I'd like to establish this node as a repository for urban legends dealing with and propagated by people in the military. If a friend or family member who was (or is) in any branch of the military ever told you an hilarious anecdote that was based on more brilliance, irony, or humor than you believed that person to be capable of, then chances are they were just passing on one of these urban legends.

I'll lead off with a couple that I know about.

Stealing Firing Pins from Air Force Security
Almost everyone in the US military (save for the actual Air Force Security guys themselves) thinks that these guys are idiots. Or so it would seem by how many times I've heard this story. The basic premise is to accuse the security guys of being half witted guys who shove their guns in other people's faces indiscriminately, and who like to lounge on the job. The tales usually involve a few short claims of harassment from these guys to explain the motive, followed by the claim that the storyteller opened up one of their M-16s and removed its firing pin when they found the security guy napping on the job.

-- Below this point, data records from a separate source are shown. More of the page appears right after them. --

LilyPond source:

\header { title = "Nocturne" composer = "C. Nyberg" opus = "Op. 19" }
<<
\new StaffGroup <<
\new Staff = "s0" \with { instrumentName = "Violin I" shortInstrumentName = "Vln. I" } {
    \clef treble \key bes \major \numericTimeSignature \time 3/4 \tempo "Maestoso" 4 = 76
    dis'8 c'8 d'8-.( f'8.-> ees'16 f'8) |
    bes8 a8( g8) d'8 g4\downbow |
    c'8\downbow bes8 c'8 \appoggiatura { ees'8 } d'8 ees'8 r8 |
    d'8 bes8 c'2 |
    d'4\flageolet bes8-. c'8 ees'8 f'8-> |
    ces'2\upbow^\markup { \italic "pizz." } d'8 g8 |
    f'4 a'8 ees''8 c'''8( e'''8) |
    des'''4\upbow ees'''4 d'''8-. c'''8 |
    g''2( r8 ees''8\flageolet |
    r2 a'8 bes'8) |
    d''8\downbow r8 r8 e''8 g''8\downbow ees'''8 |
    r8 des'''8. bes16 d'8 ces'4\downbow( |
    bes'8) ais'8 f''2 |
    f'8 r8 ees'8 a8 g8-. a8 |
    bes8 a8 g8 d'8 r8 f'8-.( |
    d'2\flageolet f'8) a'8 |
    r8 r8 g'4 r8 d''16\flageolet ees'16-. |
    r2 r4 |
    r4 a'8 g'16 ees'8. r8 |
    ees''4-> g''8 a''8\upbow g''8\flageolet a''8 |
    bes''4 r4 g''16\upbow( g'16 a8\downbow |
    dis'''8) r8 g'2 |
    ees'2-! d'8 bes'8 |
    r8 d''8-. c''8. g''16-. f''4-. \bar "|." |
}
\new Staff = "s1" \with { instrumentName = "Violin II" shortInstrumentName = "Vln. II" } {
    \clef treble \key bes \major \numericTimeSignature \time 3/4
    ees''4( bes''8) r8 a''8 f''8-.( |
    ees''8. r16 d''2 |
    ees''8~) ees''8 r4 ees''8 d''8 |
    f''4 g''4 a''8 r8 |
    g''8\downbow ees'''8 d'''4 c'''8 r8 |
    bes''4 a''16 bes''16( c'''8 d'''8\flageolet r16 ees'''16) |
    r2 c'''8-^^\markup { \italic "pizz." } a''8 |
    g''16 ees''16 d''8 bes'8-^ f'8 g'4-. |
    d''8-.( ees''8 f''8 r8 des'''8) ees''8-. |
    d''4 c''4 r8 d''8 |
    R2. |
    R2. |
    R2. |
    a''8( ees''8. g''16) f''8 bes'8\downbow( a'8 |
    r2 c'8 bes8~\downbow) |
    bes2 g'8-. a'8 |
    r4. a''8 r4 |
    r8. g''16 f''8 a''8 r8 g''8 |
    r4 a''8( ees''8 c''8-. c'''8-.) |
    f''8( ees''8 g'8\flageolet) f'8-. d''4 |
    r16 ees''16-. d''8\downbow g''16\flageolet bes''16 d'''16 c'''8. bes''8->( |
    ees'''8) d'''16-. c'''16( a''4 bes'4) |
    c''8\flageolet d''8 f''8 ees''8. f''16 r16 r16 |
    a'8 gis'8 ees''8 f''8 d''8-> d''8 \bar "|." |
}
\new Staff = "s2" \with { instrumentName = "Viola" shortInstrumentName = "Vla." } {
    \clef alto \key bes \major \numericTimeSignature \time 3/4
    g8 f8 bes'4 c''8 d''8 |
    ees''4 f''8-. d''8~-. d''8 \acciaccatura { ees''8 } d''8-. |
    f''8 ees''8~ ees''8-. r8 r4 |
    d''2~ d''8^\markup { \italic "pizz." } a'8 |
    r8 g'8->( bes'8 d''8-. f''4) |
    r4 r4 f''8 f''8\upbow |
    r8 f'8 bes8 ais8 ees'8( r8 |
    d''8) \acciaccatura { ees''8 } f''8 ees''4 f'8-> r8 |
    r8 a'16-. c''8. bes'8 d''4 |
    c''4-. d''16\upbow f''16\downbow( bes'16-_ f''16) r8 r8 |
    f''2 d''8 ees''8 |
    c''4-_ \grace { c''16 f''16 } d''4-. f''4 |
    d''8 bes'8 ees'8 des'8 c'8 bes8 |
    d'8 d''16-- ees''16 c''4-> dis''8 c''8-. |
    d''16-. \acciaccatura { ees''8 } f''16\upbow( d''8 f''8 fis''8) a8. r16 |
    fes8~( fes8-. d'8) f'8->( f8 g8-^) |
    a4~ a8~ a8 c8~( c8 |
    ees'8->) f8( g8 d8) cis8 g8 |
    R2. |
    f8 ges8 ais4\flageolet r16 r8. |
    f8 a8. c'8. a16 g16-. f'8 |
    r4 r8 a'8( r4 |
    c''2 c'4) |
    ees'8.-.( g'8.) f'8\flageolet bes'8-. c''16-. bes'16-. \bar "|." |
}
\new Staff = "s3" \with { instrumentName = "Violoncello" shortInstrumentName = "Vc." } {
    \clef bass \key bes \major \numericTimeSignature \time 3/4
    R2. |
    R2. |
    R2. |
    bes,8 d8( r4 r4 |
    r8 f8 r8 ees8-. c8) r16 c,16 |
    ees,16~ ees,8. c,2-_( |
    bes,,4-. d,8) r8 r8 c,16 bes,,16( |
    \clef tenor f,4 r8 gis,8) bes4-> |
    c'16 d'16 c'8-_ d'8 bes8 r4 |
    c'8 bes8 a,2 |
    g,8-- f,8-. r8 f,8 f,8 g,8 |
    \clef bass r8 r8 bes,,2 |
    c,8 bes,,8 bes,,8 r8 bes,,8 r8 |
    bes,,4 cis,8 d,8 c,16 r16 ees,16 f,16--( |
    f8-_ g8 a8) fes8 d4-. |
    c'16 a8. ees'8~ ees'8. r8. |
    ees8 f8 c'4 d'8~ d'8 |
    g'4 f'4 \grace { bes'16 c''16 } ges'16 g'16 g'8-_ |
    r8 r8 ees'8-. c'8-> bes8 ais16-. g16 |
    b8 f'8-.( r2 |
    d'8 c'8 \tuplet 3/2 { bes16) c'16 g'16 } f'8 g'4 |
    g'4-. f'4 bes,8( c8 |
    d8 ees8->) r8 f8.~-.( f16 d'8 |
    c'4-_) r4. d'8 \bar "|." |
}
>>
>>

Filing Fly Paper Reports to Headquarters
To demonstrate (and ridicule) the grotesque bureaucracy of the US military, this urban legend describes one clever guy who played a trick on the clerks back at HQ. Using one of the many reports he was required to send in periodically as a template, he invented his own fictitious report form for reporting how many dead flies were found each week on the fly paper strips in his facility. He made up some random name/number for the form, and started mailing the reports into HQ. Several weeks or months later, he heard from his buddies at other facilities that the dumb clerks at HQ had no idea his reports were bogus, and they started asking people at all of the other facilities why they were neglecting to file similar reports.

A common Israeli army urban legend -- the addition of saltpeter, drinking soda or bromide to the soldiers' food, supposedly to decrease their sexual drive, so that their minds would be occupied with the right things. Many people firmly believe this is done - and it might really work as a placebo pill for them.

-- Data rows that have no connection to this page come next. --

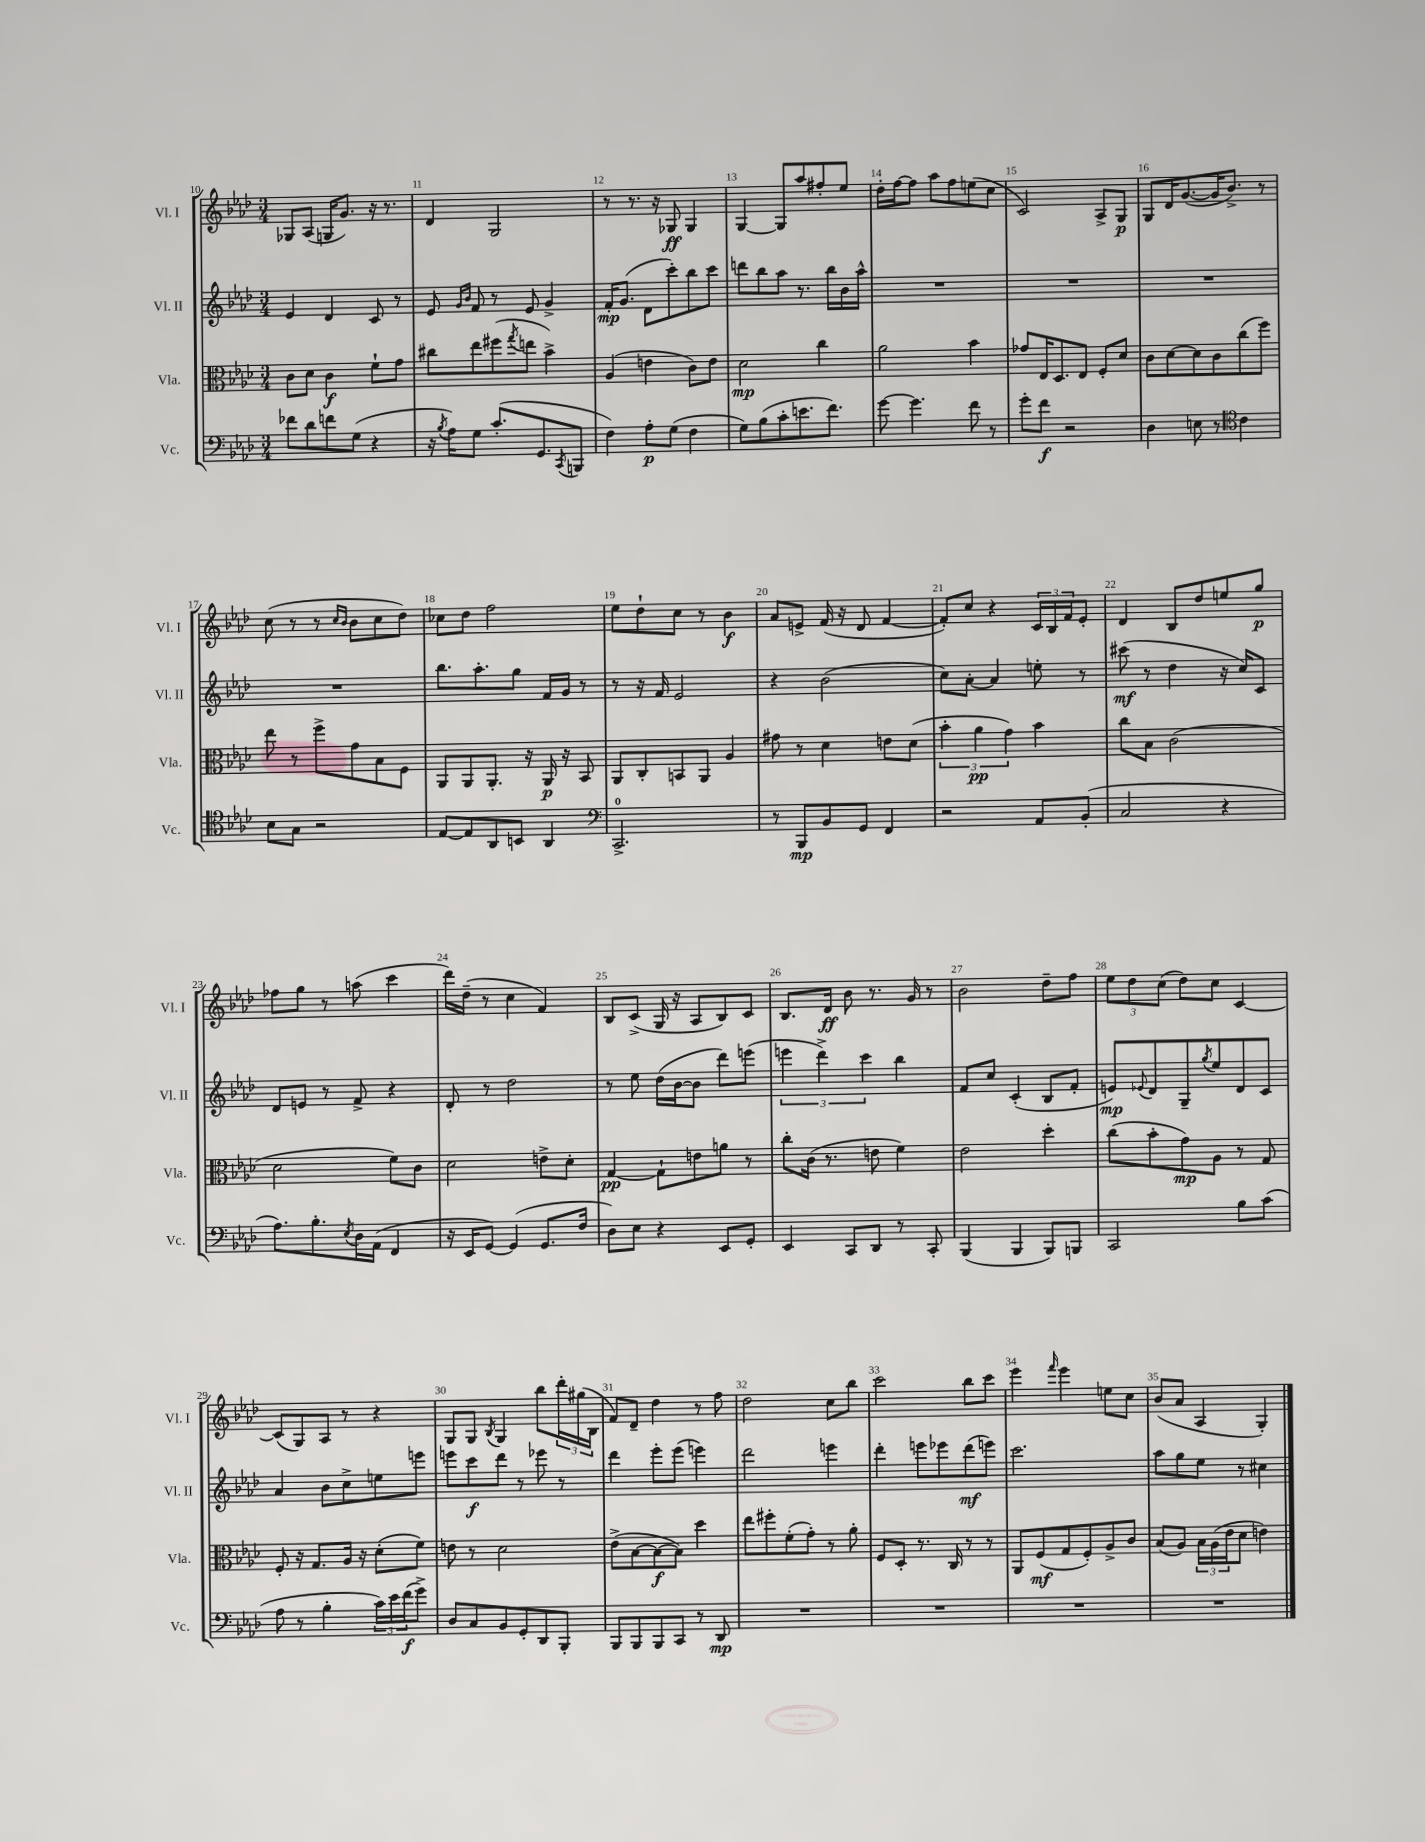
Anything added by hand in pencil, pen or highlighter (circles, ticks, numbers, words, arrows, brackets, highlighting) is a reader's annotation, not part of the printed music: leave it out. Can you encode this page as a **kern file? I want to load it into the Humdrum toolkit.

**kern	**dynam	**kern	**dynam	**kern	**dynam	**kern	**dynam
*part4	*part4	*part3	*part3	*part2	*part2	*part1	*part1
*staff4	*staff4	*staff3	*staff3	*staff2	*staff2	*staff1	*staff1
*I"Vc.	*	*I"Vla.	*	*I"Vl. II	*	*I"Vl. I	*
*I'Vc.	*	*I'Vla.	*	*I'Vl. II	*	*I'Vl. I	*
*clefF4	*	*clefC3	*	*clefG2	*	*clefG2	*
*k[b-e-a-d-]	*	*k[b-e-a-d-]	*	*k[b-e-a-d-]	*	*k[b-e-a-d-]	*
*M3/4	*	*M3/4	*	*M3/4	*	*M3/4	*
=10	=10	=10	=10	=10	=10	=10	=10
8f-X\L	.	8c\L	.	4e-/	.	8G-X/L	.
8d-\	.	8d-\J	.	.	.	(8A-/J	.
8fn\	.	4c\	f	4d-/	.	16Gn/KL	.
.	.	.	.	.	.	8.g/J)	.
(8G\J	.	.	.	.	.	.	.
4r	.	8f`\L	.	8c/	.	16r	.
.	.	.	.	.	.	8.r	.
.	.	8g\J	.	8r	.	.	.
=11	=11	=11	=11	=11	=11	=11	=11
16r	.	8cc#X\L	.	8e-/	.	4d-/	.
8qB-/	.	.	.	.	.	.	.
16A-\KL)	.	.	.	.	.	.	.
.	.	.	.	16qqg/LL	.	.	.
.	.	.	.	16qqb-/JJ	.	.	.
8G\J	.	8ee-\	.	8f/	.	.	.
(8.c'/L	.	(8ff#X\	.	8r	.	2G/	.
.	.	8qgg/	.	.	.	.	.
.	.	8een\J	.	8e-/	.	.	.
8.GG/	.	.	.	.	.	.	.
.	.	4b-^\)	.	4g^/	.	.	.
8qCC/	.	.	.	.	.	.	.
8BBBn/J	.	.	.	.	.	.	.
=12	=12	=12	=12	=12	=12	=12	=12
4F\)	.	(4A-/	.	16f'/KL	mp	8r	.
.	.	.	.	(8.g/J	.	.	.
.	.	.	.	.	.	8.r	.
8A-'\L	p	4en\	.	8d-\L	.	.	.
.	.	.	.	.	.	16r	.
(8G\J	.	.	.	8ccc'\)	.	8G-X/	ff
4F\	.	8c\L)	.	8bb-\	.	4G-/	.
.	.	8e\J	.	8ccc\J	.	.	.
=13	=13	=13	=13	=13	=13	=13	=13
8G\L)	.	2d-\	mp	8dddn\L	.	[4G/	.
(8B-\	.	.	.	8bb-\	.	.	.
8c'\	.	.	.	8aa-\J	.	8G/L]	.
8.en\	.	.	.	8.r	.	8aa-/	.
.	.	4cc\	.	.	.	8ff#X'/	.
8.f\J)	.	.	.	16bb-\LL	.	.	.
.	.	.	.	16b-\	.	8ee-/J	.
.	.	.	.	16aa-^^\JJ	.	.	.
=14	=14	=14	=14	=14	=14	=14	=14
[8g\	.	2a-\	.	2.r	.	16dd-'\LL	.
.	.	.	.	.	.	[16ff\J	.
4.g\]	.	.	.	.	.	8ff\J]	.
.	.	.	.	.	.	8aa-\L	.
.	.	.	.	.	.	8ff\	.
8f\	.	4b-\	.	.	.	(8een\	.
8r	.	.	.	.	.	8cc\J	.
=15	=15	=15	=15	=15	=15	=15	=15
8g'\L	.	8g-X/L	.	2.r	.	2c/)	.
8f\J	f	16E-/K	.	.	.	.	.
.	.	8.D-/	.	.	.	.	.
2r	.	.	.	.	.	.	.
.	.	8E-/J	.	.	.	.	.
.	.	8F'/L	.	.	.	8A-^/L	.
.	.	8d-/J	.	.	.	8G/J	p
=16	=16	=16	=16	=16	=16	=16	=16
4D-\	.	8c\L	.	2.r	.	8G/L	.
.	.	[8d-\	.	.	.	16d-/K	.
.	.	.	.	.	.	([8.g/	.
8En\	.	8d-\]	.	.	.	.	.
8r	.	8c\	.	.	.	16g/K]	.
.	.	.	.	.	.	8.b-^/J)	.
*clefC4	*	*	*	*	*	*	*
4c\	.	(8cc\	.	.	.	.	.
.	.	8ff\J)	.	.	.	8r	.
!!LO:LB:g=z
=17	=17	=17	=17	=17	=17	=17	=17
8B-\L	.	8ee-\	.	2.r	.	(8cc\	.
8G\J	.	8r	.	.	.	8r	.
2r	.	8ff^\L	.	.	.	8r	.
.	.	.	.	.	.	16qqcc/LL	.
.	.	.	.	.	.	16qqb-/JJ	.
.	.	8g\	.	.	.	8b-\L	.
.	.	8B-\	.	.	.	8cc\	.
.	.	8F\J	.	.	.	8dd-\J)	.
=18	=18	=18	=18	=18	=18	=18	=18
[8E-/L	.	8AA-/L	.	8.bb-\L	.	8cc-X\L	.
8E-/]	.	8AA-/	.	.	.	8dd-\J	.
.	.	.	.	8.aa-'\	.	.	.
8AA-/	.	8.AA-'/J	.	.	.	2ff\	.
8BBn/J	.	.	.	8gg\J	.	.	.
.	.	16r	.	.	.	.	.
4AA-/	.	16AA-/	p	16f/LL	.	.	.
.	.	16r	.	16g/JJ	.	.	.
.	.	8BB-/	.	8r	.	.	.
=19	=19	=19	=19	=19	=19	=19	=19
*clefF4	*	*	*	*	*	*	*
2.CC^/	.	8AA-/L	.	8r	.	8ee-\L	.
.	.	8C'/	.	16r	.	8dd-`\	.
.	.	.	.	16f/	.	.	.
.	.	8BBn/	.	2e-/	.	8cc\J	.
.	.	8AA-/J	.	.	.	8r	.
.	.	4A-/	.	.	.	4b-\	f
=20	=20	=20	=20	=20	=20	=20	=20
8r	.	8g#X\	.	4r	.	8a-/L	.
8BBB-/L	mp	8r	.	.	.	8en^/J	.
8BB-/	.	4d-\	.	(2b-\	.	(16f/	.
.	.	.	.	.	.	16r	.
8GG/J	.	.	.	.	.	8d-/	.
4FF/	.	8en\L	.	.	.	[4f/	.
.	.	(8d-\J	.	.	.	.	.
=21	=21	=21	=21	=21	=21	=21	=21
2r	.	6b-'\	.	8cc\L)	.	8f'/L])	.
.	.	.	.	[8a-'\J	.	8cc/J	.
.	.	6a-\	pp	.	.	.	.
.	.	.	.	4a-/]	.	4r	.
.	.	6g\)	.	.	.	.	.
8AA-/L	.	4b-\	.	8een'\	.	24c/LL	.
.	.	.	.	.	.	24B-/	.
.	.	.	.	.	.	24f/J	.
(8BB-'/J	.	.	.	8r	.	8e-'/J	.
=22	=22	=22	=22	=22	=22	=22	=22
2C/	.	8cc\L	.	(8ccc#X\	mf	4d-/	.
.	.	8B-\J	.	8r	.	.	.
.	.	(2c\	.	4dd-\	.	8B-/L	.
.	.	.	.	.	.	8dd-/	.
4r	.	.	.	16r	.	8een/	.
.	.	.	.	16cc/KL)	.	.	.
.	.	.	.	8c/J	.	8gg/J	p
!!LO:LB:g=z
=23	=23	=23	=23	=23	=23	=23	=23
8.A-\L)	.	2d-\	.	8d-/L	.	8ff-X\L	.
.	.	.	.	8en/J	.	8gg\J	.
8.B-'\	.	.	.	.	.	.	.
.	.	.	.	8r	.	8r	.
8qE-/	.	.	.	.	.	.	.
16D-\L	.	.	.	8f^/	.	(8aan\	.
(16AA-\JJ	.	.	.	.	.	.	.
4FF/	.	8f\L)	.	4r	.	4ccc\	.
.	.	8c\J	.	.	.	.	.
=24	=24	=24	=24	=24	=24	=24	=24
16r	.	2d-\	.	8d-'/	.	16ddd-\LL)	.
16EE-/KL	.	.	.	.	.	(16dd-~\JJ	.
[8GG/J)	.	.	.	8r	.	8r	.
(4GG/]	.	.	.	2dd-\	.	4cc\	.
8.GG/L	.	8en^\L	.	.	.	4f/)	.
.	.	8d-'\J	.	.	.	.	.
16F/Jk	.	.	.	.	.	.	.
=25	=25	=25	=25	=25	=25	=25	=25
8D-\L)	.	[4G/	pp	8r	.	8B-/L	.
8E-\J	.	.	.	8ee-\	.	(8c^/J	.
4r	.	8G`\L]	.	(16dd-\LL	.	16G/	.
.	.	.	.	[16b-\J	.	16r	.
.	.	8en\	.	8b-\J]	.	8A-/L	.
8EE-/L	.	8an\J	.	8ddd-\L)	.	8B-/)	.
8GG'/J	.	8r	.	(8eeen\J	.	8c/J	.
=26	=26	=26	=26	=26	=26	=26	=26
4EE-/	.	8cc'\L	.	6eeen\	.	8.B-/L	.
.	.	(16c\Jk	.	.	.	.	.
.	.	.	.	6ddd-^\)	.	.	.
.	.	8.r	.	.	.	16d-/Jk	ff
8CC/L	.	.	.	.	.	8b-\	.
.	.	.	.	6ccc\	.	.	.
8DD-/J	.	8en\	.	.	.	8.r	.
8r	.	4f\)	.	4bb-\	.	.	.
.	.	.	.	.	.	16g/	.
8CC'/	.	.	.	.	.	8r	.
=27	=27	=27	=27	=27	=27	=27	=27
(4BBB-/	.	2e-\	.	8f/L	.	2b-\	.
.	.	.	.	8cc/J	.	.	.
4BBB-/	.	.	.	(4c'/	.	.	.
8BBB-/L)	.	4dd-'\	.	8B-/L	.	8dd-~\L	.
8BBBn/J	.	.	.	8f'/J	.	8ff\J	.
=28	=28	=28	=28	=28	=28	=28	=28
2CC/	.	(8cc\L	.	8en/L)	mp	12ee-\L	.
.	.	.	.	.	.	12dd-\	.
.	.	.	.	8qqe-X/	.	.	.
.	.	8b-'\	.	8d-/	.	.	.
.	.	.	.	.	.	(12cc\J	.
.	.	8g\)	mp	8G~/	.	8dd-\L)	.
.	.	.	.	8qgg/	.	.	.
.	.	8A-\J	.	8ee-/	.	8cc\J	.
8B-\L	.	8r	.	8d-/	.	[4c/	.
(8c\J	.	8G/	.	8c/J	.	.	.
!!LO:LB:g=z
=29	=29	=29	=29	=29	=29	=29	=29
8A-\	.	8F'/	.	4a-/	.	(8c/L]	.
8r	.	16r	.	.	.	8G/)	.
.	.	8.G/L	.	.	.	.	.
4B-'\	.	.	.	8b-\L	.	8A-/J	.
.	.	16A-/Jk	.	8cc^\	.	8r	.
.	.	16r	.	.	.	.	.
24c\LL)	.	(8d-'\L	.	8een\	.	4r	.
24e-\	.	.	.	.	.	.	.
(24f\J	f	.	.	.	.	.	.
8g^\J)	.	8f\J)	.	8eeen\J	.	.	.
=30	=30	=30	=30	=30	=30	=30	=30
8D-/L	.	8en\	.	8eeen\L	.	8G/L	.
8C/	.	8r	.	8ccc\	f	8G/J	.
.	.	.	.	.	.	8qB-/	.
8BB-/	.	2d-\	.	8ddd-\J	.	4G/	.
8GG'/	.	.	.	8r	.	.	.
8DD-/	.	.	.	8eee-X\	.	8bb-\L	.
8BBB-'/J	.	.	.	8r	.	24ddd-'\L	.
.	.	.	.	.	.	(24gg#X\	.
.	.	.	.	.	.	24B-\JJ	.
=31	=31	=31	=31	=31	=31	=31	=31
8BBB-/L	.	(8e-^\L	.	4ddd-\	.	8f/L)	.
8BBB-/	.	[8B-\	.	.	.	8d-~/J	.
8BBB-/	.	8B-\_	f	8eee-'\L	.	4dd-\	.
8CC/J	.	8B-\J])	.	(8eee-\J	.	.	.
8r	.	4dd-\	.	4eeen\)	.	8r	.
8DD-/	mp	.	.	.	.	8ff\	.
=32	=32	=32	=32	=32	=32	=32	=32
2.r	.	8ee-\L	.	2ddd-\	.	2dd-\	.
.	.	8ff#X'\	.	.	.	.	.
.	.	(8f'\	.	.	.	.	.
.	.	8g'\J)	.	.	.	.	.
.	.	8r	.	4eeen\	.	8cc\L	.
.	.	8a-'\	.	.	.	8bb-\J	.
=33	=33	=33	=33	=33	=33	=33	=33
2.r	.	8F/L	.	4ddd-'\	.	2ccc\	.
.	.	8D-'/J	.	.	.	.	.
.	.	8.r	.	8eeen\L	.	.	.
.	.	.	.	8eee-X\	.	.	.
.	.	16C/	.	.	.	.	.
.	.	8r	.	(8ddd-\	mf	8bb-\L	.
.	.	8r	.	8eeen\J)	.	8ccc\J	.
=34	=34	=34	=34	=34	=34	=34	=34
2.r	.	8AA-/L	.	2.ccc\	.	4eee-\	.
.	.	(8F/	mf	.	.	.	.
.	.	.	.	.	.	16qqfff/	.
.	.	8G/	.	.	.	4eee-\	.
.	.	8F'/)	.	.	.	.	.
.	.	8A-^/	.	.	.	8een\L	.
.	.	8c/J	.	.	.	8cc\J	.
=35	=35	=35	=35	=35	=35	=35	=35
2.r	.	(8B-/L	.	8aa-\L	.	(8b-/L	.
.	.	8A-/J)	.	8gg\	.	8a-/J	.
.	.	24B-\LL	.	8ee-\J	.	4A-/	.
.	.	(24A-\	.	.	.	.	.
.	.	24e-\J	.	.	.	.	.
.	.	8d-\J	.	8r	.	.	.
.	.	4en\)	.	4cc#X\	.	4G'/)	.
==	==	==	==	==	==	==	==
*-	*-	*-	*-	*-	*-	*-	*-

This legend was covered by the Israeli movie Sababa (1983; a chapter of the Lemon Popsicle series), where one of the soldiers, who worked as the cook, was instructed to add extra "soda" (meaning saltpeter or drinking soda?) to the meals that day, since the blonde Swedish ambassador who arrived for a visit was too much on the soldiers' minds. Rather than decreasing the sexual drive, the soda was supposed to temporarily render the guys sexually impotent.

Since then, the legend hasn't lost any of its relevance and is happily told from one generation of recruits to the next. So far I haven't found any reliable evidence of such effects induced by any of those substances, much less about the IDF employing them.


P.S. In my basic training, some guys kept claiming "they" are adding something to our food, blaming the lack of morning erection on it. I think it was simply caused by the increased mental pressure one's undergoing in basic training.

P.P.S. According to Apatrix, this same urban legend is widespread in the Greek Armed Forces too.

A very popular urban legend in the military is that new basic training recruits carry "time out" cards. If the pressure gets to be a bit much, or the instructor is yelling too loud, the recruit can simply call a time out and take a moment to recuperate.

One of the reasons this urban legend is so popular is it allows both the teller and the audience to feel superior - they survived real basic training, back in the good old days when people were tougher. Afterwards, everyone (even the 19 year old who graduated basic training only a year ago) can shake their heads in dismay at today's youth.

A supposed tale from many moons ago, was that during an inspection, the RSM jabs his pace stick into the chest of one soldier.

"There's a shit at the end of this stick, Private."

"Yes sir, not at this end sir".

Said soldier is then promptly marched to jail with much shouting.

As they say, legends are often based on facts, and maybe there was once a young squaddie whose balls were bigger than his brain, but this story is re-told so frequently, I doubt we'll ever know the truth. Still, like all good Military Legends, it lives on.